To be honest, I am fed up and tired. I was the basement done, and I am tired of losing my weekends. So, that being said, I am going to go with a drop ceiling with designer panels from Ceilume. I am going to go with the panels on the bar side of my basement, however I am curious as to if I am going to use crown molding with rope lighting around that entire side or not.

Haven't seen a ton of pictures with crown molding under a drop ceiling, however I hear some love it and some hate it.

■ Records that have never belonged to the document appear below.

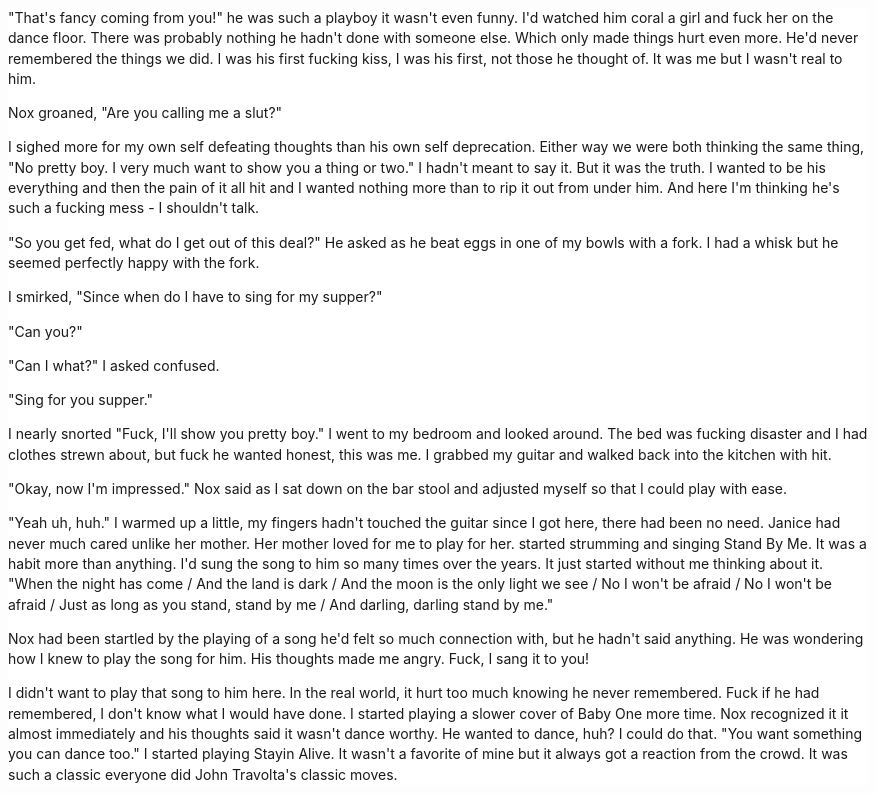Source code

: "That's fancy coming from you!" he was such a playboy it wasn't even funny. I'd
watched him coral a girl and fuck her on the dance floor. There was probably
nothing he hadn't done with someone else. Which only made things hurt even more.
He'd never remembered the things we did. I was his first fucking kiss, I was his
first, not those he thought of. It was me but I wasn't real to him.

Nox groaned, "Are you calling me a slut?"

I sighed more for my own self defeating thoughts than his own self deprecation.
Either way we were both thinking the same thing, "No pretty boy. I very much
want to show you a thing or two." I hadn't meant to say it. But it was the
truth. I wanted to be his everything and then the pain of it all hit and I
wanted nothing more than to rip it out from under him. And here I'm thinking
he's such a fucking mess - I shouldn't talk.

"So you get fed, what do I get out of this deal?" He asked as he beat eggs in
one of my bowls with a fork. I had a whisk but he seemed perfectly happy with
the fork.

I smirked, "Since when do I have to sing for my supper?"

"Can you?"

"Can I what?" I asked confused.

"Sing for you supper."

I nearly snorted "Fuck, I'll show you pretty boy." I went to my bedroom and
looked around. The bed was fucking disaster and I had clothes strewn about, but
fuck he wanted honest, this was me. I grabbed my guitar and walked back into the
kitchen with hit.

"Okay, now I'm impressed." Nox said as I sat down on the bar stool and adjusted
myself so that I could play with ease.

"Yeah uh, huh." I warmed up a little, my fingers hadn't touched the guitar since
I got here, there had been no need. Janice had never much cared unlike her
mother. Her mother loved for me to play for her. started strumming and singing
Stand By Me. It was a habit more than anything. I'd sung the song to him so many
times over the years. It just started without me thinking about it. "When the
night has come / And the land is dark / And the moon is the only light we see /
No I won't be afraid / No I won't be afraid / Just as long as you stand, stand
by me / And darling, darling stand by me."

Nox had been startled by the playing of a song he'd felt so much connection
with, but he hadn't said anything. He was wondering how I knew to play the song
for him. His thoughts made me angry. Fuck, I sang it to you!

I didn't want to play that song to him here. In the real world, it hurt too much
knowing he never remembered. Fuck if he had remembered, I don't know what I
would have done. I started playing a slower cover of Baby One more time. Nox
recognized it it almost immediately and his thoughts said it wasn't dance
worthy. He wanted to dance, huh? I could do that. "You want something you can
dance too." I started playing Stayin Alive. It wasn't a favorite of mine but it
always got a reaction from the crowd. It was such a classic everyone did John
Travolta's classic moves.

Anyone have any suggestions on how I can dress things up a bit? Im not looking for a full coffered look or anything like that anymore, but would like to break it up with maybe a beam or two and some crown.

Your thoughts?


----------



## joecaption (Nov 30, 2011)

I can not imagine a crown moulding on a dropped ceiling. There would not be any way to attach it at the ceiling and would leave gaps where the supports were.
A small cove moulding might work.


----------



## titanoman (Nov 27, 2011)

Crown might look pretty out of place.
Inside quarter round?


----------



## Mills314 (Mar 21, 2011)

joecaption said:


> I can not imagine a crown moulding on a dropped ceiling. There would not be any way to attach it at the ceiling and would leave gaps where the supports were.
> A small cove moulding might work.


The way I saw it was with a backing material behind it, to nail the crown in the middle. It sat down about an inch or so, and then the rope light was ran behind it.

Like this, I actually think I like them better without the lighting.

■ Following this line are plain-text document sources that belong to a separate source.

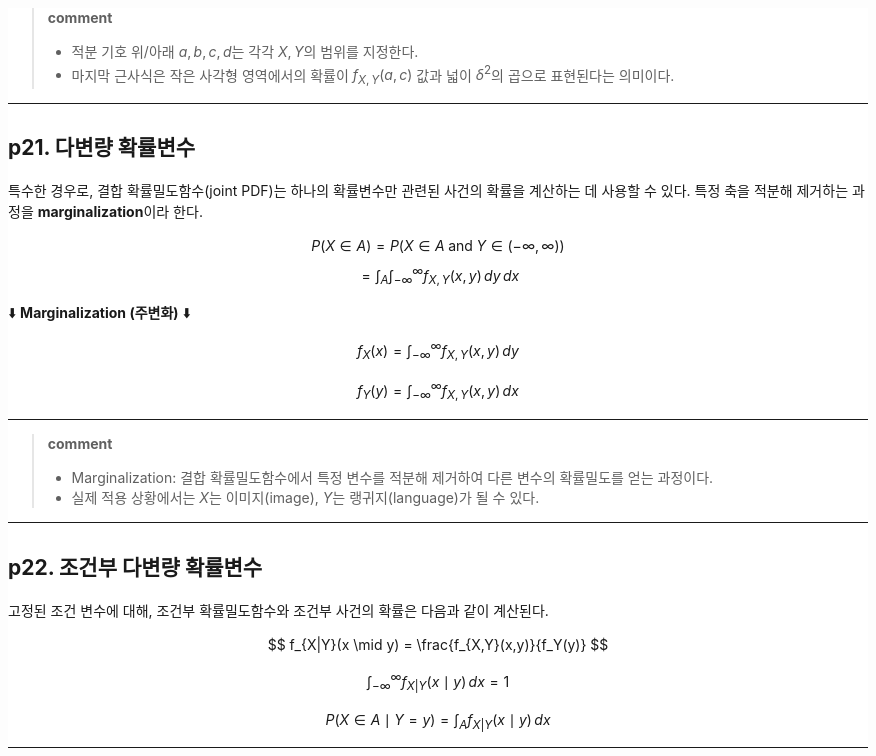 
> **comment**  
> - 적분 기호 위/아래 $a, b, c, d$는 각각 $X, Y$의 범위를 지정한다.  
> - 마지막 근사식은 작은 사각형 영역에서의 확률이 $f_{X,Y}(a,c)$ 값과 넓이 $\delta^2$의 곱으로 표현된다는 의미이다.  

---

## p21. 다변량 확률변수  

특수한 경우로, 결합 확률밀도함수(joint PDF)는 하나의 확률변수만 관련된 사건의 확률을 계산하는 데 사용할 수 있다. 특정 축을 적분해 제거하는 과정을 **marginalization**이라 한다.  

$$
P(X \in A) 
= P(X \in A \;\text{and}\; Y \in (-\infty, \infty)) 
$$
$$
= \int_A \int_{-\infty}^{\infty} f_{X,Y}(x,y)\, dy\, dx
$$  

⬇️ **Marginalization (주변화)** ⬇️  

$$
f_X(x) = \int_{-\infty}^{\infty} f_{X,Y}(x,y)\, dy
$$  

$$
f_Y(y) = \int_{-\infty}^{\infty} f_{X,Y}(x,y)\, dx
$$  

---

> **comment**  
> - Marginalization: 결합 확률밀도함수에서 특정 변수를 적분해 제거하여 다른 변수의 확률밀도를 얻는 과정이다.  
> - 실제 적용 상황에서는 $X$는 이미지(image), $Y$는 랭귀지(language)가 될 수 있다.  

---

## p22. 조건부 다변량 확률변수  

고정된 조건 변수에 대해, 조건부 확률밀도함수와 조건부 사건의 확률은 다음과 같이 계산된다.  

$$
f_{X|Y}(x \mid y) = \frac{f_{X,Y}(x,y)}{f_Y(y)}
$$  

$$
\int_{-\infty}^{\infty} f_{X|Y}(x \mid y)\, dx = 1
$$  

$$
P(X \in A \mid Y = y) = \int_A f_{X|Y}(x \mid y)\, dx
$$  

---
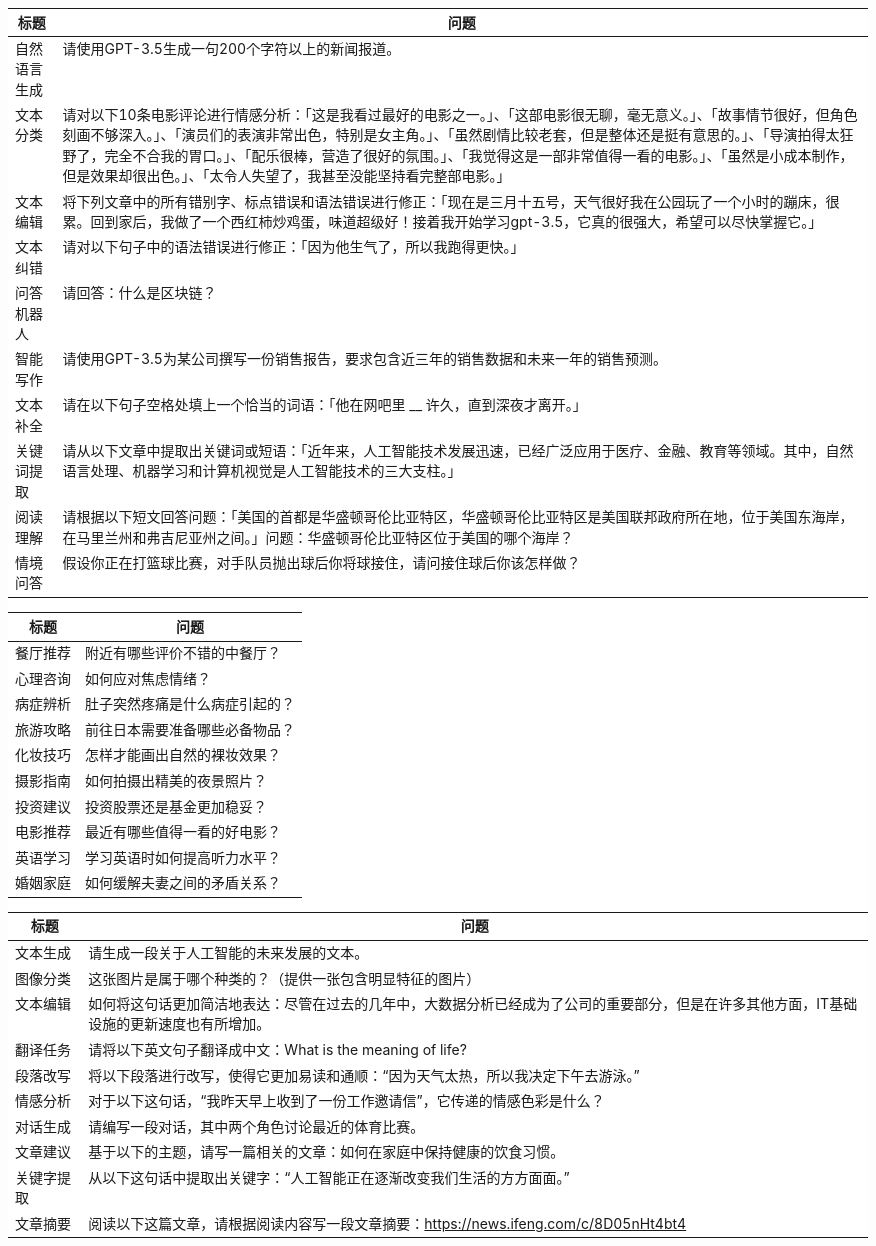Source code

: |标题|问题|
|---|---|
|自然语言生成|请使用GPT-3.5生成一句200个字符以上的新闻报道。|
|文本分类|请对以下10条电影评论进行情感分析：「这是我看过最好的电影之一。」、「这部电影很无聊，毫无意义。」、「故事情节很好，但角色刻画不够深入。」、「演员们的表演非常出色，特别是女主角。」、「虽然剧情比较老套，但是整体还是挺有意思的。」、「导演拍得太狂野了，完全不合我的胃口。」、「配乐很棒，营造了很好的氛围。」、「我觉得这是一部非常值得一看的电影。」、「虽然是小成本制作，但是效果却很出色。」、「太令人失望了，我甚至没能坚持看完整部电影。」|
|文本编辑|将下列文章中的所有错别字、标点错误和语法错误进行修正：「现在是三月十五号，天气很好我在公园玩了一个小时的蹦床，很累。回到家后，我做了一个西红柿炒鸡蛋，味道超级好！接着我开始学习gpt-3.5，它真的很强大，希望可以尽快掌握它。」|
|文本纠错|请对以下句子中的语法错误进行修正：「因为他生气了，所以我跑得更快。」|
|问答机器人|请回答：什么是区块链？|
|智能写作|请使用GPT-3.5为某公司撰写一份销售报告，要求包含近三年的销售数据和未来一年的销售预测。|
|文本补全|请在以下句子空格处填上一个恰当的词语：「他在网吧里 __ 许久，直到深夜才离开。」|
|关键词提取|请从以下文章中提取出关键词或短语：「近年来，人工智能技术发展迅速，已经广泛应用于医疗、金融、教育等领域。其中，自然语言处理、机器学习和计算机视觉是人工智能技术的三大支柱。」|
|阅读理解|请根据以下短文回答问题：「美国的首都是华盛顿哥伦比亚特区，华盛顿哥伦比亚特区是美国联邦政府所在地，位于美国东海岸，在马里兰州和弗吉尼亚州之间。」问题：华盛顿哥伦比亚特区位于美国的哪个海岸？|
|情境问答|假设你正在打篮球比赛，对手队员抛出球后你将球接住，请问接住球后你该怎样做？|

| 标题 | 问题 |
| --- | --- |
| 餐厅推荐 | 附近有哪些评价不错的中餐厅？ |
| 心理咨询 | 如何应对焦虑情绪？ |
| 病症辨析 | 肚子突然疼痛是什么病症引起的？ |
| 旅游攻略 | 前往日本需要准备哪些必备物品？ |
| 化妆技巧 | 怎样才能画出自然的裸妆效果？ |
| 摄影指南 | 如何拍摄出精美的夜景照片？ |
| 投资建议 | 投资股票还是基金更加稳妥？ |
| 电影推荐 | 最近有哪些值得一看的好电影？ |
| 英语学习 | 学习英语时如何提高听力水平？ |
| 婚姻家庭 | 如何缓解夫妻之间的矛盾关系？ |

| 标题 | 问题 |
| --- | --- |
| 文本生成 | 请生成一段关于人工智能的未来发展的文本。|
| 图像分类 | 这张图片是属于哪个种类的？（提供一张包含明显特征的图片）|
| 文本编辑 | 如何将这句话更加简洁地表达：尽管在过去的几年中，大数据分析已经成为了公司的重要部分，但是在许多其他方面，IT基础设施的更新速度也有所增加。|
| 翻译任务 | 请将以下英文句子翻译成中文：What is the meaning of life?|
| 段落改写 | 将以下段落进行改写，使得它更加易读和通顺：“因为天气太热，所以我决定下午去游泳。”|
| 情感分析 | 对于以下这句话，“我昨天早上收到了一份工作邀请信”，它传递的情感色彩是什么？|
| 对话生成 | 请编写一段对话，其中两个角色讨论最近的体育比赛。|
| 文章建议 | 基于以下的主题，请写一篇相关的文章：如何在家庭中保持健康的饮食习惯。|
| 关键字提取 | 从以下这句话中提取出关键字：“人工智能正在逐渐改变我们生活的方方面面。”|
| 文章摘要 | 阅读以下这篇文章，请根据阅读内容写一段文章摘要：https://news.ifeng.com/c/8D05nHt4bt4|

http://www.google.com/imgres?q=Drop+ceiling+with+crown+molding&um=1&hl=en&sa=N&biw=1366&bih=643&tbm=isch&tbnid=NT11NgWBxD2AtM:&imgrefurl=http://suspend-it-drop-ceiling.gob.cc/designer-drop-ceiling-tiles/&docid=Tov2CAYntqsJDM&imgurl=http://suspend-it-drop-ceiling.gob.cc/images/designer-drop-ceiling-tiles-3.jpg&w=504&h=508&ei=_D5ET7CUJ4eftweNu_yDAw&zoom=1


----------



## jojoroberts (Apr 1, 2012)

That pic looks pretty good for a dropped ceiling, clean and simple lines


----------



## Janetp (Apr 1, 2012)

If you make it look like the pic, it will look good.


----------